Только в последний день я вспомнил, что ничего не говорил еще им о деньгах за мою помощь. Они пообещали подумать над этим и на следующий день передали мне в аэропорту конверт с тремя тысячами долларов. Они сказали также, что кто-то вскоре выйдет со мной на связь, чтобы я выполнил для них пару заданий, и тогда же я получу оставшуюся сумму, которую, по их мнению, они были мне должны. Как проинструктировал Эфраим, я рассказал им в аэропорту после получения денег, о следе Моссад в деле об убийстве одного из лидеров тихоокеанского острова Вануату из-за подозрения, что он якобы хотел установить связь с Каддафи. Это было официальное объяснение этого преступления, Настоящей причиной убийства было сопротивление этого лидера строительству склада оружия на острове одним израильским торговцем оружием, который хотел отсюда поставлять вооружения по региону. Дилер был бывшим офицером Моссад, обладавшим соответственными связями в организации, чтобы добиться проведения акции.

Через пару недель в Канаде меня посетило контактное лицо, пригласившее меня на встречу в Монреаль. Сначала он передал мне конверт с семью тысячами долларов и заметил, что если мне это покажется мало, то я должен сказать это ему или позвонить моему другу «Пепельнице» по номеру телефона, который он мне дал.

– Не стоит, – сказал я. – Этого достаточно. Чем я теперь могу Вам помочь? В конце концов, он приехал не только ради того, чтобы передать мне конверт. Он вынул одну бумагу и спросил меня, смогу ли я провести частное расследование. У меня все-таки самая лучшая подготовка в мире в плане получения информации.

– Это зависит от того, что Вы хотите узнать. Если Вы хотите получить данные, которые я смогу получить, не нарушая закон, то я, охотно и в обмен на сумму побольше, помогу Вам. Если речь идет о добывании политической или военной информации в Северной Америке, тогда забудьте об этом.

СПИСОК ЗАДАНИЙ —
1. Какую сумму передали рассказчику в конверте в аэропорту, согласно фрагменту?
2. Продолжите фрагмент о встрече в Монреале со следующей фразы после последней приведенной.

ПЕРЕЧЕНЬ ЗАПИСЕЙ —

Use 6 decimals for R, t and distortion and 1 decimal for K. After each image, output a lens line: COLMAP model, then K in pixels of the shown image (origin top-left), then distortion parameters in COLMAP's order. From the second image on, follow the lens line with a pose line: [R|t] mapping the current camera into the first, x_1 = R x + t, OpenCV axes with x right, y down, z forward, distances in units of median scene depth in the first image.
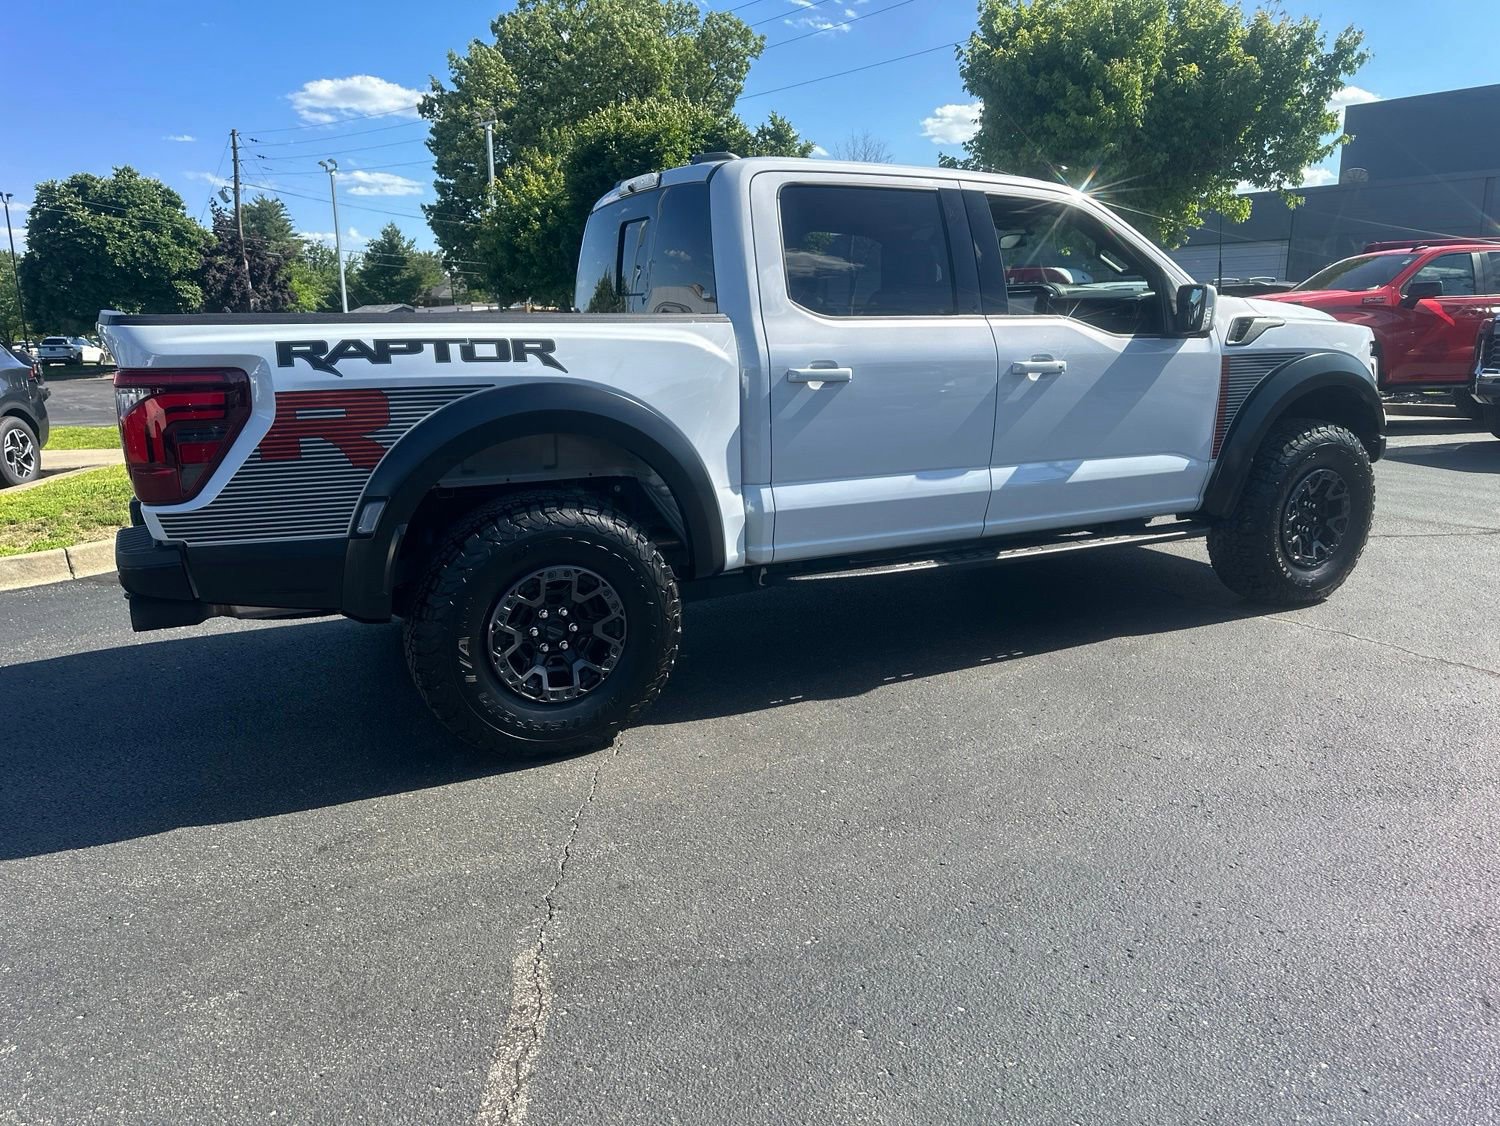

--

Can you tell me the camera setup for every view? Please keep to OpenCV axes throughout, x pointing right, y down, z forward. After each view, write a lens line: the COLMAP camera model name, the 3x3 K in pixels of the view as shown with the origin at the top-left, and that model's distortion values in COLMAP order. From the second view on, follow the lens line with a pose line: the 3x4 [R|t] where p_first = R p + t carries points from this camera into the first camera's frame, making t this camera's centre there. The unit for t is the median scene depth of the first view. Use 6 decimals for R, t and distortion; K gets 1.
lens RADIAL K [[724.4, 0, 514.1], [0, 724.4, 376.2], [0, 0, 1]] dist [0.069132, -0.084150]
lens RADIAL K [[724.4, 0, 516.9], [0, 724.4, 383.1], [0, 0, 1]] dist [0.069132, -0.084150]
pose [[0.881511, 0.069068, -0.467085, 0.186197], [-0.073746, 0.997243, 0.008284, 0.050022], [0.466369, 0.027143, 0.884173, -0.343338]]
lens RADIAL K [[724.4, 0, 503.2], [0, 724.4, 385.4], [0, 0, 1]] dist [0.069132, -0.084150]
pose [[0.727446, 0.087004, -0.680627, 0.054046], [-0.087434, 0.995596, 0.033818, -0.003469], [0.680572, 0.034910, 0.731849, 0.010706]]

* * *

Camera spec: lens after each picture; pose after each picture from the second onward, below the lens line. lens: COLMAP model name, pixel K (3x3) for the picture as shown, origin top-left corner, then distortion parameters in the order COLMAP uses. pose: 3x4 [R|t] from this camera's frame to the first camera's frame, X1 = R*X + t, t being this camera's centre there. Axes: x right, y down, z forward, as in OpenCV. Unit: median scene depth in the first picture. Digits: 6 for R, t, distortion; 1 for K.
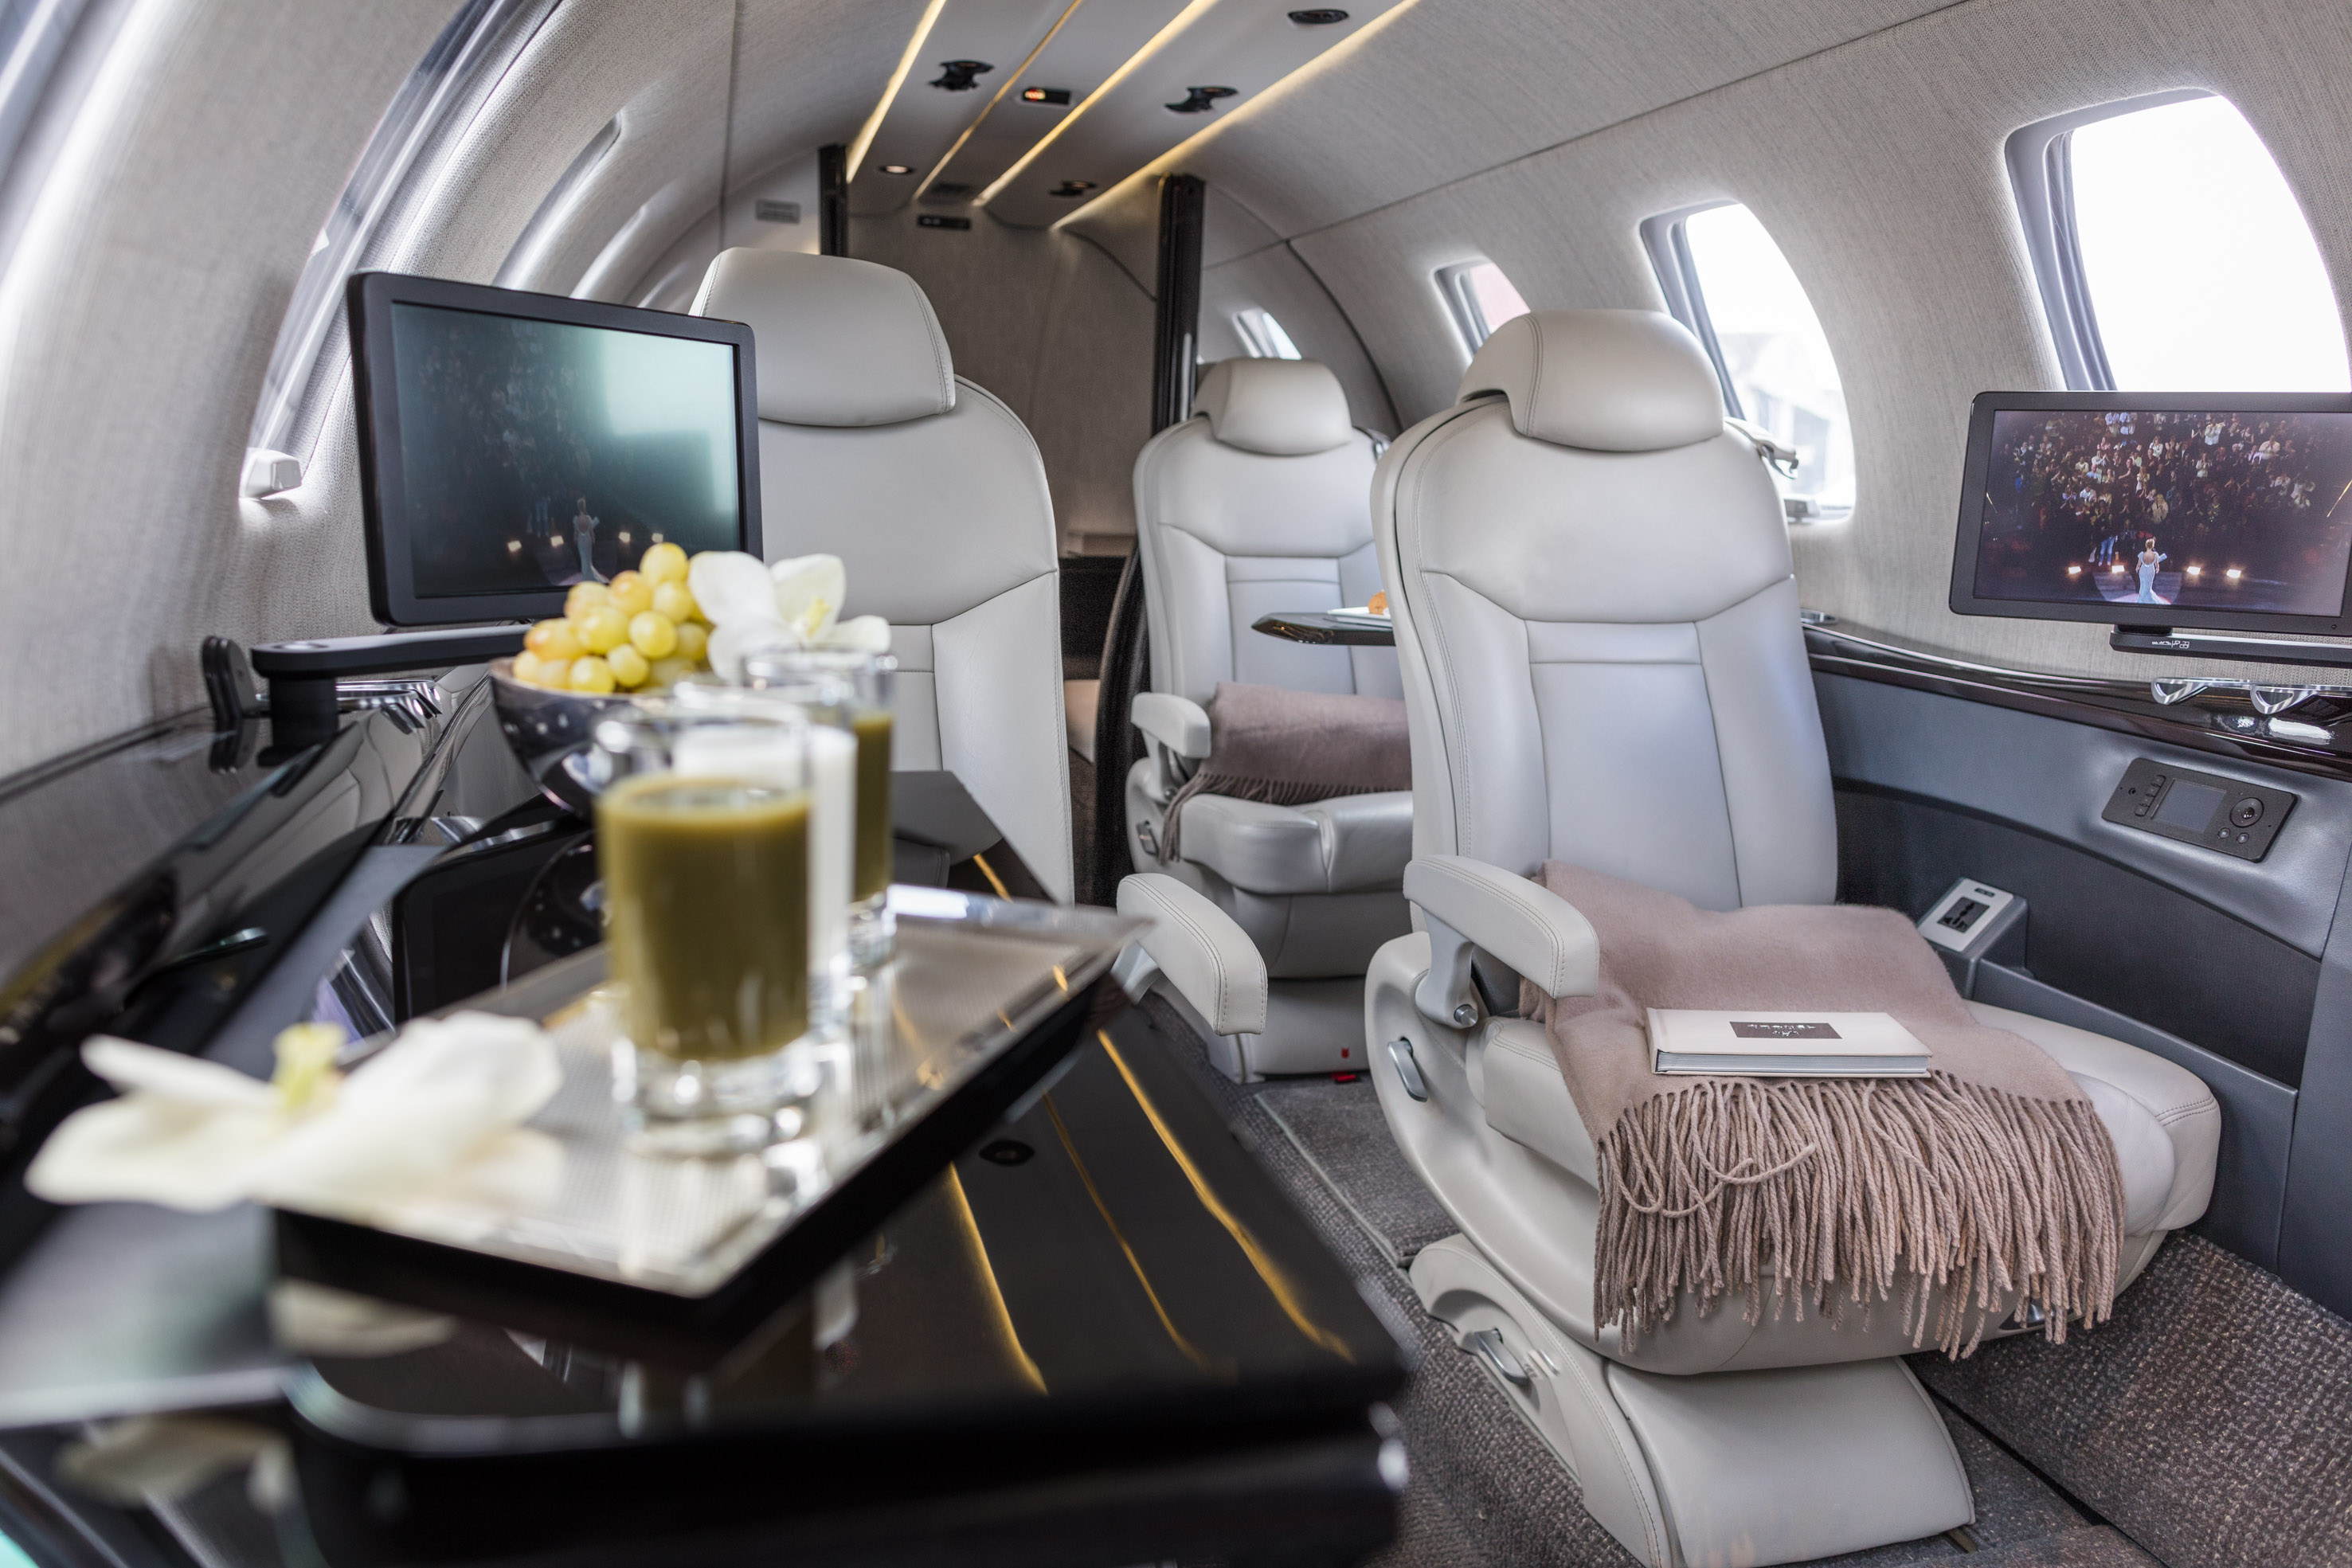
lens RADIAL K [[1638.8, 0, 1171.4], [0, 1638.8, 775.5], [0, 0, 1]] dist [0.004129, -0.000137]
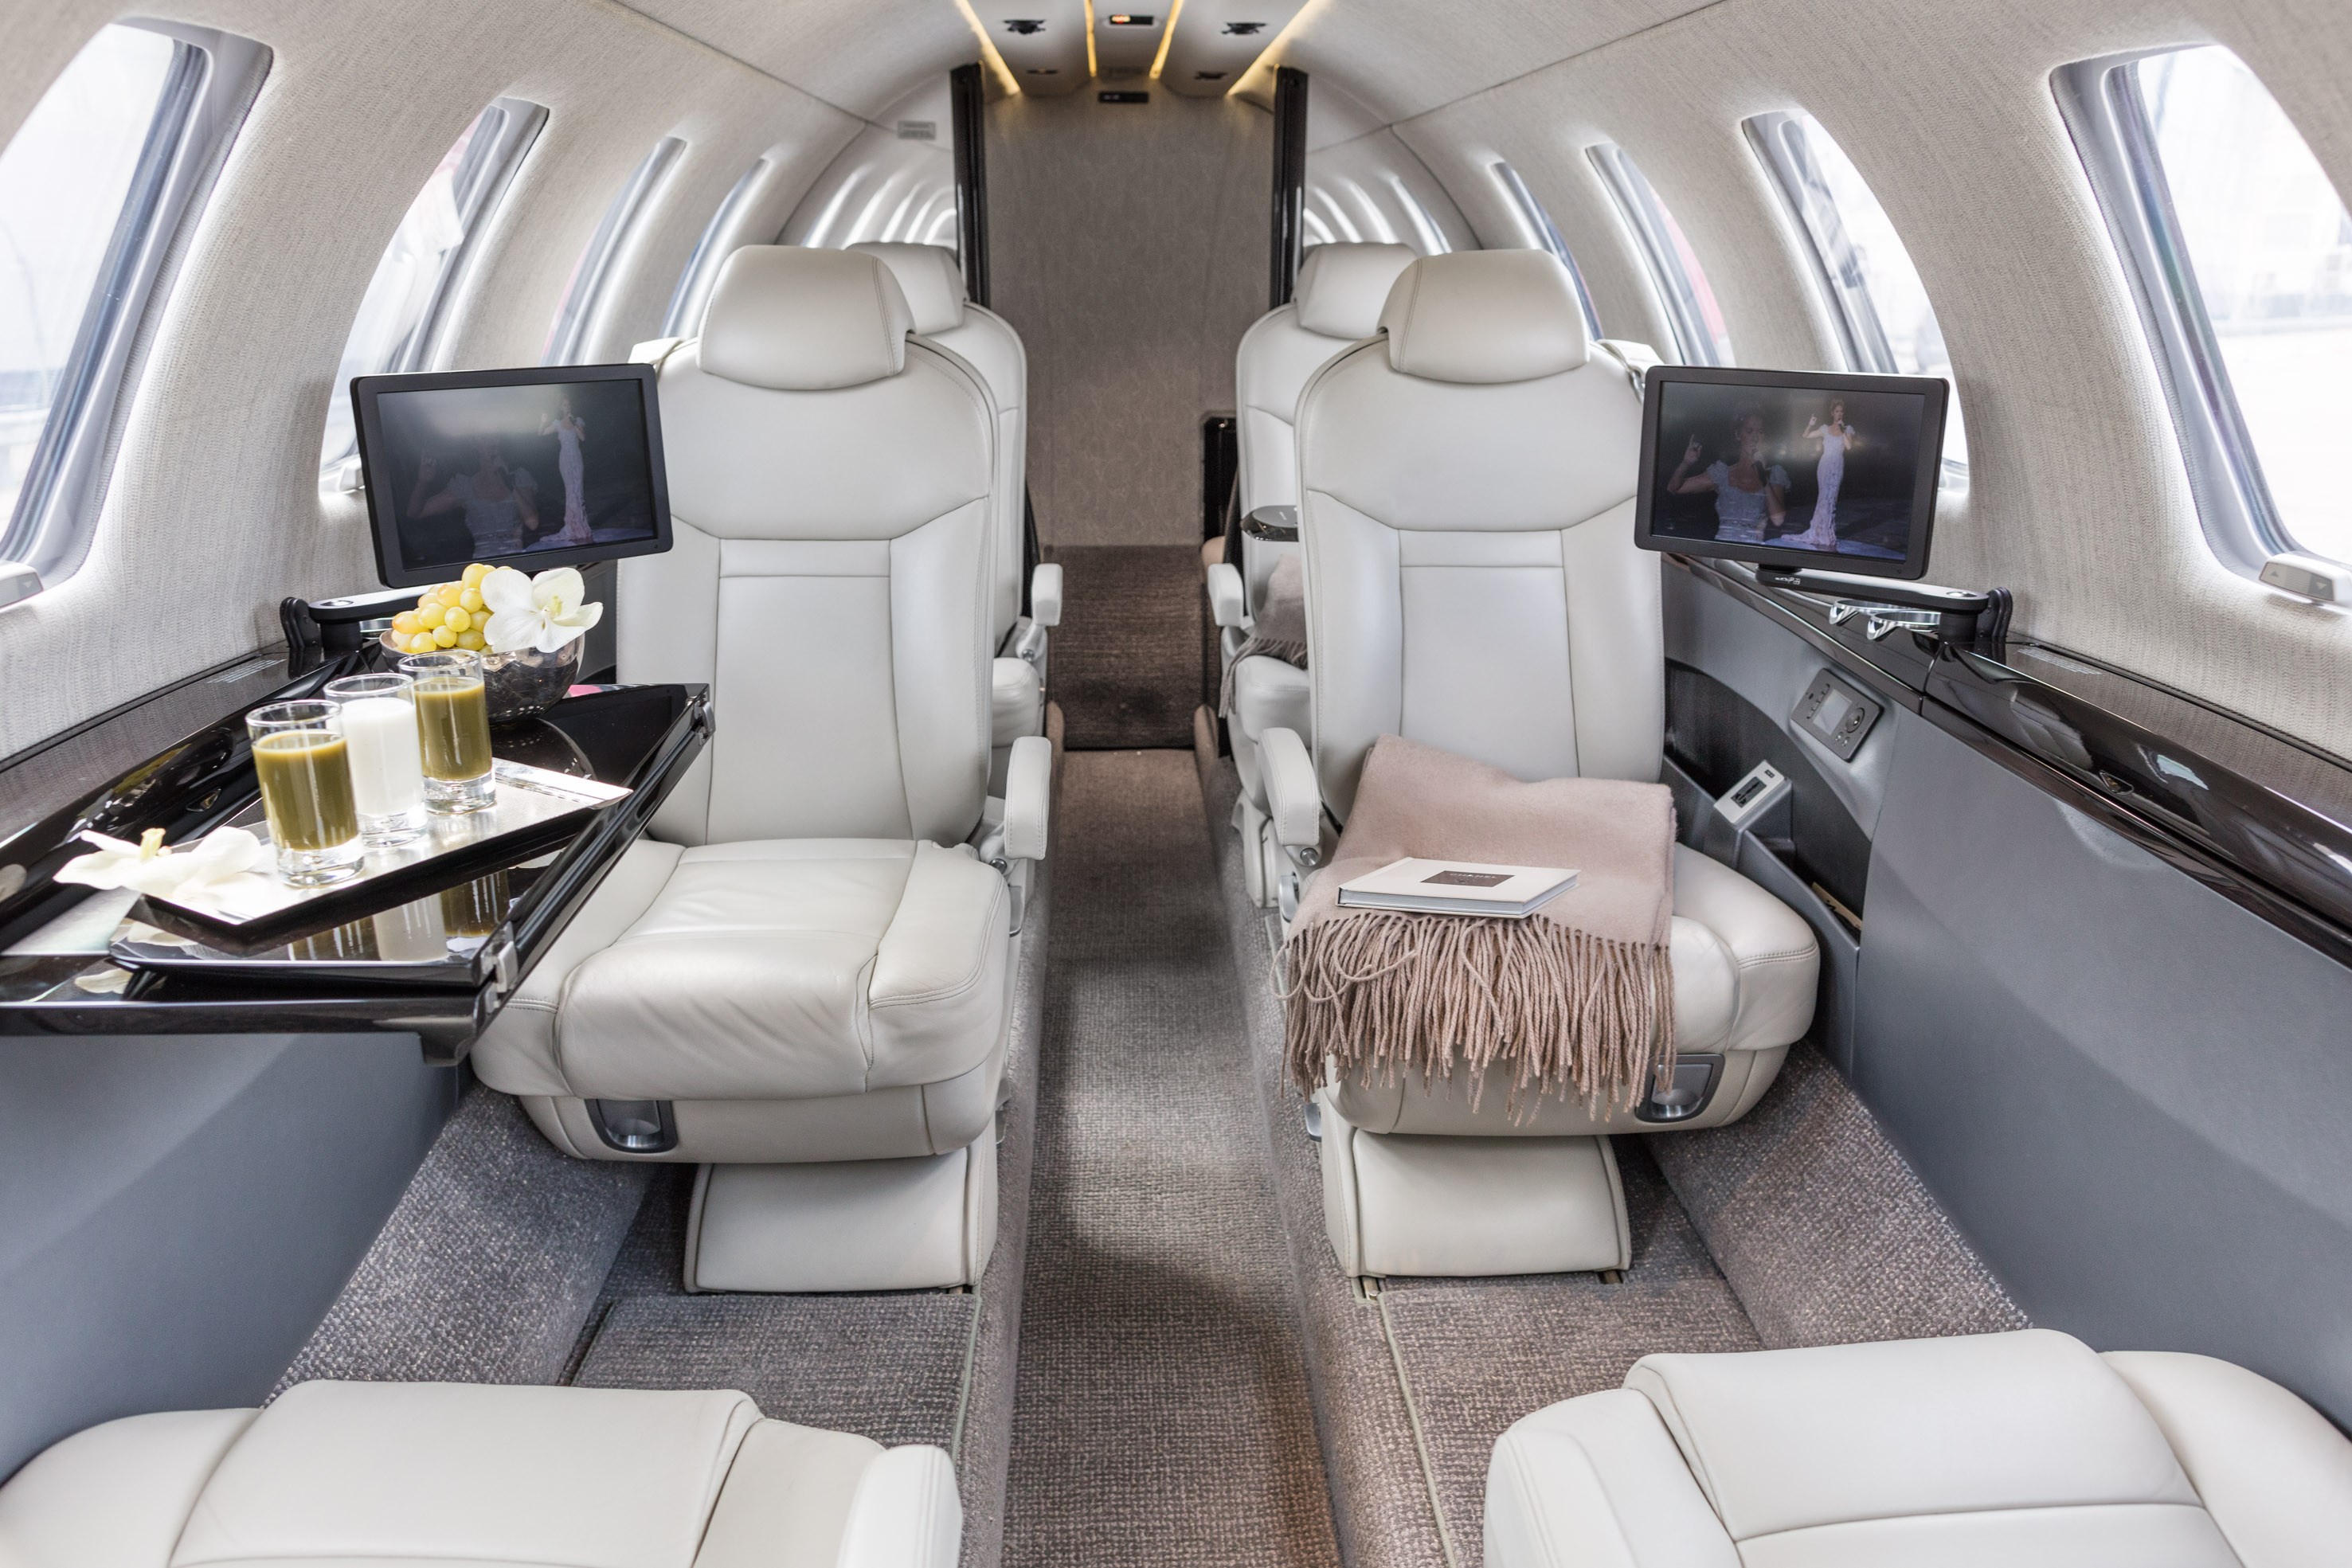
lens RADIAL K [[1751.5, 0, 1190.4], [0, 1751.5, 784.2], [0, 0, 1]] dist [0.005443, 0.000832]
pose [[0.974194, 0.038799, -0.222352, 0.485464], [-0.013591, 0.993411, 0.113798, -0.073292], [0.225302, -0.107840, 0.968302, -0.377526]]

ОТВЕТЫ К УПРАЖНЕНИЮ —
1. Три тысячи долларов.

2.
Он сказал, что не знает, но вернется через несколько дней. В следующий раз мы встретились в Оттаве. Он принес несколько фотографий и тонкую папку. Сначала мне нужно было посмотреть на фотографии. Я сказал, что мы еще в Париже идентифицировали этого человека как Рана С., и я знал, что у египтян и иорданцев тоже есть его фотографии.

Его засекли, когда он в Париже встречался с одной видной личностью в еврейской общине. Перед тем, как обратиться к самому этому человеку, чтобы сказать ему, что он должен прекратить такую свою деятельность, они хотели точно установить, что это именно Ран, а не какой-то его двойник. Французы сейчас разговаривали со многими видными евреями Франции, о которых им было известно, что они встречались с опознанным мной офицером Моссад. Они также переманивали у Моссад их арабских и палестинских агентов, замеченных при их встречах с офицерами Моссад. Я заметил, что они грандиозно устроили это дело, и что я в Париже выиграл по всем направлениям.

В папке лежало мое следующее задание. Они хотели, чтобы я узнал все о ряде людей, которые, к их огорчению, могли дестабилизировать французские колонии в южных районах Тихого Океана. План этих людей состоял в том, чтобы в качестве модели приватизировать какое-то маленькое государство и разными путями получать с этого деньги. Для французов это была очень щекотливая сфера, и они хотели поручить именно частному лицу побольше разузнать об этом.

На первом месте в списке стояло имя видного американца Роберта Пула младшего. Пул был ведущим в США адвокатом по делам, связанным с приватизацией, и стоял за приватизацией авиапромышленности. Он был президентом фонда, который назывался «Reason Foundation» и находился в Санта-Монике в Калифорнии.

На втором месте стоял Альфред Летчер, президент предприятия «Летчер-Минт», ранее размещавшегося на Аляске, а затем перебравшегося в Ланкастер в штате Калифорния.

Потом был еще человек по имени Гарри Дональд Шульц, подозреваемый в торговле наркотиками. Он жил в США, и, время от времени, в Монако. Партнером Шульца был Райнер Динхартс. Француз сказал, что все эти люди каким-то образом связаны с одним канадским фондом в Ванкувере, Британская Колумбия, называвшимся «Phoenix Foundation».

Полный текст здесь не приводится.